You sent sexy pictures to your partner and suddenly they’re all over the Internet. Strangers are creeping on you, your family shames you, your friends reject you and your boss fires you. But you’re an adult, and it was a simple consensual act you both enjoyed. Is digital abstinence the only way to keep your sexual images from being broadcast against your will?
Or maybe you’ve never sent pictures. Maybe you won’t even take one because you’re afraid someone will get to your partner’s phone or yours and share them with the world. Fear of shame and other repercussions prevent you from doing something you would otherwise love to. These fears keep you from expressing yourself the way you want to.
Whether done by a partner, thief or hacker, sharing sexual images without express permission is violence. If the only solution is digital abstinence, then we’re stuck policing our own sexuality to prevent privacy violations and digital violence. But maybe there’s a safer way to sex text, or sext, and maybe we can change how we think about women’s sexuality.
Expressing our sexuality is our right! Stand up for your right to define, express and exercise control over sharing sexual images without shame or violation. How can we sext safely with respect to privacy and autonomy?
Use Cryptocat: Cryptocat is a free and open source software that helps you chat more securely. Be sure to read the warnings on the site. Make sure you don’t use your real name; that’s part of being private.
Secure it: Sexting is fun, but it also can also present risks.
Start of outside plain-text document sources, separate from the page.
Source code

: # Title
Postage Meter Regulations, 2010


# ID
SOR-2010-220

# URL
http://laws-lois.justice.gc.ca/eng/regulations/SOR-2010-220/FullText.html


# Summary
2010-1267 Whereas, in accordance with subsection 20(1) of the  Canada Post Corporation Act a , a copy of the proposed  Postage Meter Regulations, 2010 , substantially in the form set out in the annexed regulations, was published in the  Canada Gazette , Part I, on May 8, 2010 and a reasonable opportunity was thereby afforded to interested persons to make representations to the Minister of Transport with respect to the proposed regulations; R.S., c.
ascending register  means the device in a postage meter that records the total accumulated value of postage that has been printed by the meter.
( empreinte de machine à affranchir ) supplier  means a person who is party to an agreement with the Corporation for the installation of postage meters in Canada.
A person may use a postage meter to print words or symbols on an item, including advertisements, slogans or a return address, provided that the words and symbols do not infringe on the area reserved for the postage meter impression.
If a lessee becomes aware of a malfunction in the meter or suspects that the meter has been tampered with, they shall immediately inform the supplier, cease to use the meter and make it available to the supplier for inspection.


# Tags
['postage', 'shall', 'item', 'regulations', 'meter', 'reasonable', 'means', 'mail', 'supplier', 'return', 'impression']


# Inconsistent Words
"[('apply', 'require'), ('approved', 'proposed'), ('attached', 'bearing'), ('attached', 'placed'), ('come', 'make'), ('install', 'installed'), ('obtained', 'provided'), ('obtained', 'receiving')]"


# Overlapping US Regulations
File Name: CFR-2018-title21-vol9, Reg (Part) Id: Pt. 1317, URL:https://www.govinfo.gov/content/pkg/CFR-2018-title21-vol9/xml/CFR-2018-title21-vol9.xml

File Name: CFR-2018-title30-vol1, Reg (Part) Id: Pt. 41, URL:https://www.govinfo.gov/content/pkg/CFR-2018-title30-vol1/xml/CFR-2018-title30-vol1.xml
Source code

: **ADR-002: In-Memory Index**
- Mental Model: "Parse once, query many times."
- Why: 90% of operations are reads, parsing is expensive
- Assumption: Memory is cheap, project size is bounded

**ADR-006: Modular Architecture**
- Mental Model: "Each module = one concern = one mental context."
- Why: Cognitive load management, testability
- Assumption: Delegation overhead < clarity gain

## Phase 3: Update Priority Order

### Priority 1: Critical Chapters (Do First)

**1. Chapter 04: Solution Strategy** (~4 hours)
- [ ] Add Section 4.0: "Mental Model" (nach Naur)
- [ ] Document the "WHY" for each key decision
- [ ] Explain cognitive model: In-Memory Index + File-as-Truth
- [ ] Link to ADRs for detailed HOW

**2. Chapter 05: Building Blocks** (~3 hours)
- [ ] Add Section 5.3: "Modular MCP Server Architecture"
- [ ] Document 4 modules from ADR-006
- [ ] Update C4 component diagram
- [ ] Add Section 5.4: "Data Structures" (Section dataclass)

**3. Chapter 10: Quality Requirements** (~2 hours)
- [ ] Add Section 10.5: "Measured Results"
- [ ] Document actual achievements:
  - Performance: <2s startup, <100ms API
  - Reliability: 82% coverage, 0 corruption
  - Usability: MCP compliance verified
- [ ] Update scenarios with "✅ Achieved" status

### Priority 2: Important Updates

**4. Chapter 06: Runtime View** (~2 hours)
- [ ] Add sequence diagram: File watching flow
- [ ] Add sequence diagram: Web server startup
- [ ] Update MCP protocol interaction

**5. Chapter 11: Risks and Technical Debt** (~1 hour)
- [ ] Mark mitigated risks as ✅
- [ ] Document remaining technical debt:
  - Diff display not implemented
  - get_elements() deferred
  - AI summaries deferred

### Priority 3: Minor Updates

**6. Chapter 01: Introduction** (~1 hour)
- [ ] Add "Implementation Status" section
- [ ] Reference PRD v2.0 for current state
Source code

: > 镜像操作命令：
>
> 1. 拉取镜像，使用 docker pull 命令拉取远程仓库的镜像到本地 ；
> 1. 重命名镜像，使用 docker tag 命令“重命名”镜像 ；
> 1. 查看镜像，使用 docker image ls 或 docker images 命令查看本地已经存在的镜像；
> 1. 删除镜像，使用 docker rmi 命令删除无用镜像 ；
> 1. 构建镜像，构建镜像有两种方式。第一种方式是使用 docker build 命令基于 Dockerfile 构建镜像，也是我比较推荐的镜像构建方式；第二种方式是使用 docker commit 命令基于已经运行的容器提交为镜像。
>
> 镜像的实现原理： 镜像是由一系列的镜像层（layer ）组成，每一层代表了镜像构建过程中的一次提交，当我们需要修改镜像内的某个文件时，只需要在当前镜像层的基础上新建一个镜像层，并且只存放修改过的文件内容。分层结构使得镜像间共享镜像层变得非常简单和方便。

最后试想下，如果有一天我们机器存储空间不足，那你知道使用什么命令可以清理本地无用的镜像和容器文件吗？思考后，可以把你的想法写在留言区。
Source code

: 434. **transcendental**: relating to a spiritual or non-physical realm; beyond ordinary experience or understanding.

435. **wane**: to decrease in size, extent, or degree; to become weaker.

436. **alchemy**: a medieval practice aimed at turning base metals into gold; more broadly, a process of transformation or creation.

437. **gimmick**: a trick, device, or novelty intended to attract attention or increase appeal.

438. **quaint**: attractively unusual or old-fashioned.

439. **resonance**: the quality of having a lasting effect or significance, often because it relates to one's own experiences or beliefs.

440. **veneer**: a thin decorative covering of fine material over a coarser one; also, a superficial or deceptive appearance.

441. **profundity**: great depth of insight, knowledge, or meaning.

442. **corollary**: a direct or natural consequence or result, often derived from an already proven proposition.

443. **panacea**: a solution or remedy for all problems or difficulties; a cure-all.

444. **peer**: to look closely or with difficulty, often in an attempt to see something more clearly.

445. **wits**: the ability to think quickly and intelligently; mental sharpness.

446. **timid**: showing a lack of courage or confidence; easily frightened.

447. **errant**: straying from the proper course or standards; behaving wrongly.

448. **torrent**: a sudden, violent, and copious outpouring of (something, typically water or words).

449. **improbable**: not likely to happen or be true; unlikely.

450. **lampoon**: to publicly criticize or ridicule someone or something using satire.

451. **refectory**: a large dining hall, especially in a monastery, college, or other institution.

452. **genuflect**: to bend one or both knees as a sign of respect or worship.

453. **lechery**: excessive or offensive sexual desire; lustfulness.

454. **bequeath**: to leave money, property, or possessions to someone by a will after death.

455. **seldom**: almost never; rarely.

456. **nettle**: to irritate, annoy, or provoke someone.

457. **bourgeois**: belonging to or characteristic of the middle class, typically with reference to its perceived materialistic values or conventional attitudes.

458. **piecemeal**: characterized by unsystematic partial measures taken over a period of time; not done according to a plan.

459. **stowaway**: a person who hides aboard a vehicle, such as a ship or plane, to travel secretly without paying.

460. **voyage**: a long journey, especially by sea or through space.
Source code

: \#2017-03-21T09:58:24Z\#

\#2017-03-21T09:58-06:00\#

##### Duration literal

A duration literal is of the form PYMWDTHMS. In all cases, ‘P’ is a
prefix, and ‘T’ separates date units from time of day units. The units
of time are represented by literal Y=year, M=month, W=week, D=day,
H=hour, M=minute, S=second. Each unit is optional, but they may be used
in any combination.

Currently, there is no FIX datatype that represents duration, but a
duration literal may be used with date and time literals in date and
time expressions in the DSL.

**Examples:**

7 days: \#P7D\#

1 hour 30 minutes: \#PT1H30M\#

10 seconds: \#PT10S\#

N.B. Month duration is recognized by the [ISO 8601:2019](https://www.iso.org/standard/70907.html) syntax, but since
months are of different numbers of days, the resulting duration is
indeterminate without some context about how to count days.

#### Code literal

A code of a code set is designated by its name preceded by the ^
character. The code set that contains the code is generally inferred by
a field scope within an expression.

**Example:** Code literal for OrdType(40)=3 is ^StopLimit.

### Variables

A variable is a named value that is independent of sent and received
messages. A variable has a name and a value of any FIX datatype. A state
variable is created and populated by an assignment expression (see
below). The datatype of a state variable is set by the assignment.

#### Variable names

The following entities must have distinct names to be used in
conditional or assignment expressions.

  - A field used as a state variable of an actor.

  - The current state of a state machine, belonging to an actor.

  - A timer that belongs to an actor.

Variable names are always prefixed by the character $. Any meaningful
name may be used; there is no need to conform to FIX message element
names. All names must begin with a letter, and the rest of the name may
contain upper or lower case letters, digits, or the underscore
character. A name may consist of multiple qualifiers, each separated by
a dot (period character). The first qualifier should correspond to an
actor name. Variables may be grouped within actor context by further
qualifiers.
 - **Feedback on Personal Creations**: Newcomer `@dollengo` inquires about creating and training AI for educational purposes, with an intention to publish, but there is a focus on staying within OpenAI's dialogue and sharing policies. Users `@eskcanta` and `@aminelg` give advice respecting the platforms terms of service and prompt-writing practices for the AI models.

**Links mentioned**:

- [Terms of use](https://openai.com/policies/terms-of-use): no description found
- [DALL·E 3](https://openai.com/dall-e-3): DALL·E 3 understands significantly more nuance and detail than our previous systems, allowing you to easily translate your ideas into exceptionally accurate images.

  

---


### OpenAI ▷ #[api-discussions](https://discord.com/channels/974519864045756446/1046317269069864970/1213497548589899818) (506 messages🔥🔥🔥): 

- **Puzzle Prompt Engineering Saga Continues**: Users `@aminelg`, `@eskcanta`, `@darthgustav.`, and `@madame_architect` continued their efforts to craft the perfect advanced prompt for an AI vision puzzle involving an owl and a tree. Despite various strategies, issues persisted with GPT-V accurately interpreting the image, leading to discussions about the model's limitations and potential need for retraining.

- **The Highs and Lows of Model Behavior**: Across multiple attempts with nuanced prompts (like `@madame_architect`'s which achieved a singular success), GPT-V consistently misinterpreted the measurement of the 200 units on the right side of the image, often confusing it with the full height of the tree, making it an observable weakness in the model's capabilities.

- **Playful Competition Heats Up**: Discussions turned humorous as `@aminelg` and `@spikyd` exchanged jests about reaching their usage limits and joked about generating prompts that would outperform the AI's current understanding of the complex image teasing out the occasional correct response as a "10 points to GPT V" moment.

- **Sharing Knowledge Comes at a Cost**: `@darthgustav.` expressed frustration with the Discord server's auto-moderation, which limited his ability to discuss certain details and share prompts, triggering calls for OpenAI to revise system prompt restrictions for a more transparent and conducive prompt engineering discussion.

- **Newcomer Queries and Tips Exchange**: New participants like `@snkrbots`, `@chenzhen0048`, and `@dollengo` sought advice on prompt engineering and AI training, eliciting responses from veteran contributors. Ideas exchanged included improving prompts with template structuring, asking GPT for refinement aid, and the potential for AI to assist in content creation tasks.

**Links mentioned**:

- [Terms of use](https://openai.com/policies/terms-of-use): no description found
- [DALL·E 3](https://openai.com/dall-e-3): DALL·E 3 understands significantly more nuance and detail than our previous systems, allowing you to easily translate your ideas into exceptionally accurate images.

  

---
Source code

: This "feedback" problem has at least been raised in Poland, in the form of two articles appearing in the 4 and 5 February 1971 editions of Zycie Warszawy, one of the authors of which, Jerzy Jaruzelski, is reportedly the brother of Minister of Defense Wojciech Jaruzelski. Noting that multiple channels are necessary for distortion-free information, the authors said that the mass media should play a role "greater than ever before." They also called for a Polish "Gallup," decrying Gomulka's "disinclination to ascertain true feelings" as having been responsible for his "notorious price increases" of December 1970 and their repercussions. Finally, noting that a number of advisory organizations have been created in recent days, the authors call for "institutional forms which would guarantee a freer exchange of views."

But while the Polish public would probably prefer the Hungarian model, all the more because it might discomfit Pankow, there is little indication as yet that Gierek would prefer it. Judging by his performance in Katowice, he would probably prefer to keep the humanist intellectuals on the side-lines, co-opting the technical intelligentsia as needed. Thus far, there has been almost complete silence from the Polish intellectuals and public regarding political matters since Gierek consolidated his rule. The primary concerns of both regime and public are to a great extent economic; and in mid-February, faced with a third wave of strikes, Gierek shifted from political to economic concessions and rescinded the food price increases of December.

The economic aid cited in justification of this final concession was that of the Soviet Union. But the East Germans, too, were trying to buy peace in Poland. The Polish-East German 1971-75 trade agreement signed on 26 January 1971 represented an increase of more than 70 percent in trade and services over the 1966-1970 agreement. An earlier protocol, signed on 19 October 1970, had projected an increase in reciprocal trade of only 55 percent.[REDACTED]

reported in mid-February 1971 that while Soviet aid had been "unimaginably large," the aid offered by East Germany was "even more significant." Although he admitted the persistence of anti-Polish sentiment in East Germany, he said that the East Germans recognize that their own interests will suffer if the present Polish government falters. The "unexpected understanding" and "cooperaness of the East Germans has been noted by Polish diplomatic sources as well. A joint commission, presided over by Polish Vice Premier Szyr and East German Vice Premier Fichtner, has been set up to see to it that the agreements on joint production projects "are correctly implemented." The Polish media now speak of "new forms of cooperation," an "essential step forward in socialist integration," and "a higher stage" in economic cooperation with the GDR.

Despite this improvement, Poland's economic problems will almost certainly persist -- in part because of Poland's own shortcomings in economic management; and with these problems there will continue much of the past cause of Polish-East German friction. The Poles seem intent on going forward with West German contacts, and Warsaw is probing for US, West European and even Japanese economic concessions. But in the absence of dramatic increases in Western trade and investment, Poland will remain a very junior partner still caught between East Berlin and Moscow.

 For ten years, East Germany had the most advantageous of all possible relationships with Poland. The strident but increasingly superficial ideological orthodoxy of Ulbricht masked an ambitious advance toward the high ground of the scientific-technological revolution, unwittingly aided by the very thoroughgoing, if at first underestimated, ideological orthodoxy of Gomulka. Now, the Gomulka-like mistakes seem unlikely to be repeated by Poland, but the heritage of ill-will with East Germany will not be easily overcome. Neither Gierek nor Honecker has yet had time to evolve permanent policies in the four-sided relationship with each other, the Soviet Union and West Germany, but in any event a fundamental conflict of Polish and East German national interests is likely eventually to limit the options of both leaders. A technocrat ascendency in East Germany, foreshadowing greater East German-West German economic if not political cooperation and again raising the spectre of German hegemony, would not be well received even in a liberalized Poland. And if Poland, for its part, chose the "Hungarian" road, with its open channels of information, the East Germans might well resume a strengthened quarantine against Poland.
You can practice safer sexting by taking a few key steps:
- Always talk about permission and privacy with your sexting partner.
- Talk clearly about conditions of sharing and deleting sexts and security precautions.
- Do not send sexts to an unwilling participant!
- Block or cut out identifying features.
- Don’t leave images on your device.
- Disable your chat history.
Make a statement about sexting! Reject shame and stay safe.